Output the listing as a Markdown table with the columns Row and Line, starting with its first line and going through the line that contains "title Usage Scenarios-What". Number the rows and omit blank lines.

## start RECORDS

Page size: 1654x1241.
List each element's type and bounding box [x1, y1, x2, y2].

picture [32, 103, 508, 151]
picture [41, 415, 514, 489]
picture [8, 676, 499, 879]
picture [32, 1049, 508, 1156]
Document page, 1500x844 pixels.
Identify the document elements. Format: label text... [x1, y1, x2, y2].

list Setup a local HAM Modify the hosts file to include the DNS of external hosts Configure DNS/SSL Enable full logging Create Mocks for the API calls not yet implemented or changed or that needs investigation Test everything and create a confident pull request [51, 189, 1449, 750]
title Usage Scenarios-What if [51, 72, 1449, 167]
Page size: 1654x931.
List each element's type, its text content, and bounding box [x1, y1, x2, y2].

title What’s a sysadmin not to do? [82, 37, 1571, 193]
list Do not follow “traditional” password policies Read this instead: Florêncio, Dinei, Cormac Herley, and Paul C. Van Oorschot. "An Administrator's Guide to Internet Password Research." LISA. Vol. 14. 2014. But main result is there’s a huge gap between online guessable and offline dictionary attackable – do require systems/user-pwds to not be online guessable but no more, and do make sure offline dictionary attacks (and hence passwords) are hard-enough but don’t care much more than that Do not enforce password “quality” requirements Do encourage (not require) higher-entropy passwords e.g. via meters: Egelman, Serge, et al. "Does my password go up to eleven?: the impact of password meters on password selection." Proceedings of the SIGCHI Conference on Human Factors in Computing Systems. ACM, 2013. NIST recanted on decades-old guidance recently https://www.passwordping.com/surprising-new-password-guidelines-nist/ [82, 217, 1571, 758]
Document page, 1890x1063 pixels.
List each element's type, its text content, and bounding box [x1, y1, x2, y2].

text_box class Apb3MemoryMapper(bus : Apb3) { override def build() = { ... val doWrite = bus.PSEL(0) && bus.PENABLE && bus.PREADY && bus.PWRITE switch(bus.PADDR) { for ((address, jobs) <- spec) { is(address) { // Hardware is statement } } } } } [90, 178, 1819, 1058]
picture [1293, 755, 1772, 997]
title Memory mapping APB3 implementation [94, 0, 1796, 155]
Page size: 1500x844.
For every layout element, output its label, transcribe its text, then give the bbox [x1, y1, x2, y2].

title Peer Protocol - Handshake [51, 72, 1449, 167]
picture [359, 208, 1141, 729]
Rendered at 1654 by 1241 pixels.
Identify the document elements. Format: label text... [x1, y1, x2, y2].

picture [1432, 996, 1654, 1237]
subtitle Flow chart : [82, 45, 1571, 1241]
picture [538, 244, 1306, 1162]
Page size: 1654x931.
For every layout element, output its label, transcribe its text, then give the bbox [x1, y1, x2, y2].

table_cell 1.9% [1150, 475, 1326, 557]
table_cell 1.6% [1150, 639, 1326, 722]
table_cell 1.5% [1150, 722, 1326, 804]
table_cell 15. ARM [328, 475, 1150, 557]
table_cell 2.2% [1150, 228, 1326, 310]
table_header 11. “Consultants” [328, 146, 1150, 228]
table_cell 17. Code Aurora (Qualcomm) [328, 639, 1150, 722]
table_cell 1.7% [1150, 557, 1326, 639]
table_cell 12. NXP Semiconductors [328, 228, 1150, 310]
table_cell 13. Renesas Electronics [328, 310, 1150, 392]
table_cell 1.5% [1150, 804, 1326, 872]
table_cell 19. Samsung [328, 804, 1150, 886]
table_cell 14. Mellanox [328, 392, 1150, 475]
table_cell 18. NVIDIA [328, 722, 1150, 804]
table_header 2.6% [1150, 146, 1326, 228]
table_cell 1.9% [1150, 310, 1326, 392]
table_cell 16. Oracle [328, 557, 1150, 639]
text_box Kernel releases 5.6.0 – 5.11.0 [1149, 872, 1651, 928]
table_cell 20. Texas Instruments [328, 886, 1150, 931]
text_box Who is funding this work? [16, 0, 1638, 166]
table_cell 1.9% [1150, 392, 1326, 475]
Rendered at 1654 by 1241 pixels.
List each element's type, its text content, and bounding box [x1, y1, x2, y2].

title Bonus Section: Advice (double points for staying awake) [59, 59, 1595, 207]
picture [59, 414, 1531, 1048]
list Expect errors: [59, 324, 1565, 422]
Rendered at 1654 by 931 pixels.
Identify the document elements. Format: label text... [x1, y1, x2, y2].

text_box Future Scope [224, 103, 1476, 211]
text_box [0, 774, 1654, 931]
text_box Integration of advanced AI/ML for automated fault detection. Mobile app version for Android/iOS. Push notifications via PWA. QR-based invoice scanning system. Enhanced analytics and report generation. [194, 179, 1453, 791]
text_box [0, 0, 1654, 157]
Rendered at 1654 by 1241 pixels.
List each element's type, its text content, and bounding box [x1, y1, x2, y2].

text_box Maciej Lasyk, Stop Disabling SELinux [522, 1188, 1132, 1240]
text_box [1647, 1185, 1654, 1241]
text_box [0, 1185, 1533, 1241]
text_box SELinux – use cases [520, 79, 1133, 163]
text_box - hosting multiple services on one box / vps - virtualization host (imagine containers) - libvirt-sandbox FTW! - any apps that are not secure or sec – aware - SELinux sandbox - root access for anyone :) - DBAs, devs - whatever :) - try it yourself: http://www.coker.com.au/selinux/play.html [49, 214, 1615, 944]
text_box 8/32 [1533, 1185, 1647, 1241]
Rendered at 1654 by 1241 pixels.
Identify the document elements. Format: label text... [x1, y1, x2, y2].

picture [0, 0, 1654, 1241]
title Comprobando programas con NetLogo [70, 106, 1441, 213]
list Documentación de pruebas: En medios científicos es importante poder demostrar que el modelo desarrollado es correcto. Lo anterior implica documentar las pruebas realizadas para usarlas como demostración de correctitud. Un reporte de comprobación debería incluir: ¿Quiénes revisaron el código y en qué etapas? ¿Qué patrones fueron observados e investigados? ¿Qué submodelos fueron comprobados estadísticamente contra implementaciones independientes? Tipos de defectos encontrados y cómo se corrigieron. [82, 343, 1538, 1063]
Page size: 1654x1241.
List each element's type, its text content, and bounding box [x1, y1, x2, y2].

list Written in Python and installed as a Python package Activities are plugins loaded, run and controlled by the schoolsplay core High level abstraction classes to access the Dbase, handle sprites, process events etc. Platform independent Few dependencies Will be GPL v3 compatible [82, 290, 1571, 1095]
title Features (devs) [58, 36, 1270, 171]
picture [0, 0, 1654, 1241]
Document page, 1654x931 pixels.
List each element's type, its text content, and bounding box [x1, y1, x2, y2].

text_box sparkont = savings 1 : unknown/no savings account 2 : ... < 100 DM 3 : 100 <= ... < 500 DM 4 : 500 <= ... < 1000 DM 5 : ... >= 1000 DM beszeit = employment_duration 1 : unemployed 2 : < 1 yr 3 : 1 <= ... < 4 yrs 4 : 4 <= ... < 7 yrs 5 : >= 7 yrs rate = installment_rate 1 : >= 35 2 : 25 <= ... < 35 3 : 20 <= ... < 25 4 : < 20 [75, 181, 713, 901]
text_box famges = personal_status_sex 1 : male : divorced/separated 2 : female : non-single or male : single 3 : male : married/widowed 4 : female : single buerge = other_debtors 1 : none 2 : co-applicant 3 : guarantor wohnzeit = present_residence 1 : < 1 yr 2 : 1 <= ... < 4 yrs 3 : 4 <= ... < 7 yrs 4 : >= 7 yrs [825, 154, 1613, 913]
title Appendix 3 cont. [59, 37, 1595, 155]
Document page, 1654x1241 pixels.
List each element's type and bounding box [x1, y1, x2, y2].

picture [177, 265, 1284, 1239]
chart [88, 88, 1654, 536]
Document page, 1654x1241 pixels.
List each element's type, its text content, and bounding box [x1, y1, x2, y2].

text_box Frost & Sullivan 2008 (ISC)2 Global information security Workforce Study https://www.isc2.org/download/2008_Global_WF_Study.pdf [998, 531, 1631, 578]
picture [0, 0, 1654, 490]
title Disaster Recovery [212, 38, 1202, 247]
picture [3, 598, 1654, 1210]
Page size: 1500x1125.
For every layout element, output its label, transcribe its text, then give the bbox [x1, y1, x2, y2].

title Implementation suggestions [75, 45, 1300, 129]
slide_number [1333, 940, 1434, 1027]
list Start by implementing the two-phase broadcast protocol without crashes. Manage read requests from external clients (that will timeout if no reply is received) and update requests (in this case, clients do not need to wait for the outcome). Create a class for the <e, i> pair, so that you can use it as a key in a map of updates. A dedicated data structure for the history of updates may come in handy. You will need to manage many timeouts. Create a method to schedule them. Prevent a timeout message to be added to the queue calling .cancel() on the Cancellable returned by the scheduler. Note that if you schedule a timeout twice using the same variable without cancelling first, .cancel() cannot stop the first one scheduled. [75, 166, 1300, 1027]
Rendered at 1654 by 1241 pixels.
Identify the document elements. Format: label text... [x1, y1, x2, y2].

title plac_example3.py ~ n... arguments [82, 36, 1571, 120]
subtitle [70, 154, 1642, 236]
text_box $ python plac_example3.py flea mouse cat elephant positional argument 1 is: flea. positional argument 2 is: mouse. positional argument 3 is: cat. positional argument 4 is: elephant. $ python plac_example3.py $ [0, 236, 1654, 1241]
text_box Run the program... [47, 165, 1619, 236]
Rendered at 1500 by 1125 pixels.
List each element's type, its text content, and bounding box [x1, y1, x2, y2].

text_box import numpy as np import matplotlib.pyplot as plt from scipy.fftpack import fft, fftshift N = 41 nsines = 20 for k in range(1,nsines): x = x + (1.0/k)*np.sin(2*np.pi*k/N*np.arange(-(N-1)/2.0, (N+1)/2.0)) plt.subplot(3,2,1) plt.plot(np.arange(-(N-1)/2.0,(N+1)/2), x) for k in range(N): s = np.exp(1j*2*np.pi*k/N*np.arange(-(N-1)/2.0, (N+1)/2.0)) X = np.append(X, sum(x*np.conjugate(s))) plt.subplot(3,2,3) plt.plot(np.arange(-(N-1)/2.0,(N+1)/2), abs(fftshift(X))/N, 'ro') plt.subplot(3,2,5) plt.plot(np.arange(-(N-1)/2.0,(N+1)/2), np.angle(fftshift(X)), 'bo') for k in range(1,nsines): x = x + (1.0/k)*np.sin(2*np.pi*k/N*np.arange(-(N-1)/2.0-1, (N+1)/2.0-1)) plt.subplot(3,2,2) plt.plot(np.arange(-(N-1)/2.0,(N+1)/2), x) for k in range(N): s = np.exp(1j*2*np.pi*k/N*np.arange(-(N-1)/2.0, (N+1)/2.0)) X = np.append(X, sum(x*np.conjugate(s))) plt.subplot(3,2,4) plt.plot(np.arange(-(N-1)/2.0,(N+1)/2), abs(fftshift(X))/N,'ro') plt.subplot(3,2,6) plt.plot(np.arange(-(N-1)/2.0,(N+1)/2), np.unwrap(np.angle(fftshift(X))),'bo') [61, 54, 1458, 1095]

## end RECORDS

ANSWER TO THE PROBLEM
| Row | Line |
|---|---|
| 1 | Page size: 1654x1241. |
| 2 | List each element's type and bounding box [x1, y1, x2, y2]. |
| 3 | picture [32, 103, 508, 151] |
| 4 | picture [41, 415, 514, 489] |
| 5 | picture [8, 676, 499, 879] |
| 6 | picture [32, 1049, 508, 1156] |
| 7 | Document page, 1500x844 pixels. |
| 8 | Identify the document elements. Format: label text... [x1, y1, x2, y2]. |
| 9 | list Setup a local HAM Modify the hosts file to include the DNS of external hosts Configure DNS/SSL Enable full logging Create Mocks for the API calls not yet implemented or changed or that needs investigation Test everything and create a confident pull request [51, 189, 1449, 750] |
| 10 | title Usage Scenarios-What if [51, 72, 1449, 167] |